Correspondências pontuais, de ambos países — a discriminação cotidiana, com base numa forte cultura racista, e a ação violenta da polícia —, andam juntas e, muitas vezes, sob a proteção do estado de direito. Isto se dá por duas vias funcionais, que o livro de Taylor aborda: pelo encarceramento em massa (cerca de 25% da população carcerária do mundo está nos EUA, onde o contingente negro representado é seis vezes maior do que o do branco), e pela alta taxa de assassinatos, muitos sem solução, o que nos remete a um dos capítulos do livro sobre “liberdade e escolha”.

Para a autora, essas altas taxas são “a perpetuação de estereótipos profundamente enraizados” que retratam os afro-americanos como seres “particularmente perigosos, imunes à dor e ao sofrimento.” (Daí a desigual analogia: tudo que é bom para os EUA é bom para o Brasil, no sentido inclusive do sistema de mortes cruéis, aqui praticado por “auto de resistência”).

O fio condutor de “#VidasNegrasImportam e resistência negra”, lançado em 2016, tem como base debater e resgatar as origens do movimento #BlackLivesMatter — surgido como contraofensiva ao assassinato do jovem negro Michael Brown, em 2014. Taylor, doutora em estudos afro-estadunidenses e autora de aplaudida tese sobre a crise urbana e sua correlação com “a moradia negra” nos anos 1970, ao pesquisar a raiz daqueles acontecimentos vai se deparar com intricado dilema político vivido por parte significativa dos americanos: além da presidência de Obama (2009-2017), primeiro homem negro a ocupar a Casa Branca, projetam-se diante de si um parlamento com grande representação de políticos eleitos, um bom número de endinheirados executivos, membros da alta sociedade artística e profissionais do ramo esportivo multimilionários, igualmente negros.
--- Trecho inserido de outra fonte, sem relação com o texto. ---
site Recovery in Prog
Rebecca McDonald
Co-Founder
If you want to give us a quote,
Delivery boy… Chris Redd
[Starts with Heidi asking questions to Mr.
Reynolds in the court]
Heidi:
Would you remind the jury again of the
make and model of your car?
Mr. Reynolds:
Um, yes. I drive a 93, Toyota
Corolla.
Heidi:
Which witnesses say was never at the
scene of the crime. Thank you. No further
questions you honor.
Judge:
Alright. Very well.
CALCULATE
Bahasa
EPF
O livro de Taylor traz para a ordem do dia o velho conceito do “daltonismo racial” do passado e recoloca em cena a premissa, que alimenta o imaginário de milhares de pessoas, pelo menos até o momento, de uma sociedade americana “pós-racial”. Ou seja, uma sociedade que teria ultrapassado o dilema do racismo propriamente dito.

O assassinato em maio de George Floyd, no entanto, que desencadeou grande onda de manifestações sob o lema “Eu Não Consigo Respirar”, impõe outra ordem para a aceitação de um pensamento americano antirracista. Já por aqui, segundo dados do Fundo de Populações das Nações Unidas (UNFPA), em parceria com o Instituto Igarapé, as taxas de homicídios de negros cresceram 17% de 2005 a 2015. Em 2018, dos cerca de 56 mil assassinatos registrados estatisticamente, quase a metade se relaciona a jovens negros, entre 15 a 29 anos.
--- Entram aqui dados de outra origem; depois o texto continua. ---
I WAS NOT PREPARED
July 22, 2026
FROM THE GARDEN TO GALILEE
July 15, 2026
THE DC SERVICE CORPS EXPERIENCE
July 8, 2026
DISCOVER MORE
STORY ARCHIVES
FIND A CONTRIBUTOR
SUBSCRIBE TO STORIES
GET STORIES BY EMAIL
Os choros de mães e demais parentes das vítimas são os mesmos, nos EUA e no Brasil. O livro de Taylor só nos faz refletir que temos uma realidade muito próxima da americana, sob o ponto de vista da violência e do racismo. Como não lembrar as mortes de João Pedro Mattos Pinto, 14 anos, ou de Agatha Vitória Sales Félix, de 8, ou ainda do jovem violoncelista Luiz Carlos Justino, covardemente preso numa blitz, e, como ele mesmo declarou, milagrosamente “salvo pela música”. E, em 19 de novembro, véspera do Dia da Consciência Negra no Brasil, o brutal caso de João Alberto Silveira Freitas, espancado e asfixiado até a morte por seguranças do Carrefour.

Portanto, ler “#VidasNegrasImportam e resistência negra”, nesse contexto, trará para a sociedade brasileira reflexões duras e doloridas, com gosto de lágrimas e sangue — sobretudo para a maioria da população negra, constituída por pretos e pardos, conforme a nomenclatura oficial. Mas é um exercício extremamente necessário, não só para a conscientização de negras e negros de que, tanto lá fora, na superpotência, quanto aqui dentro, no estado tupiniquim, há um alto preço a pagar por um futuro de migalhas.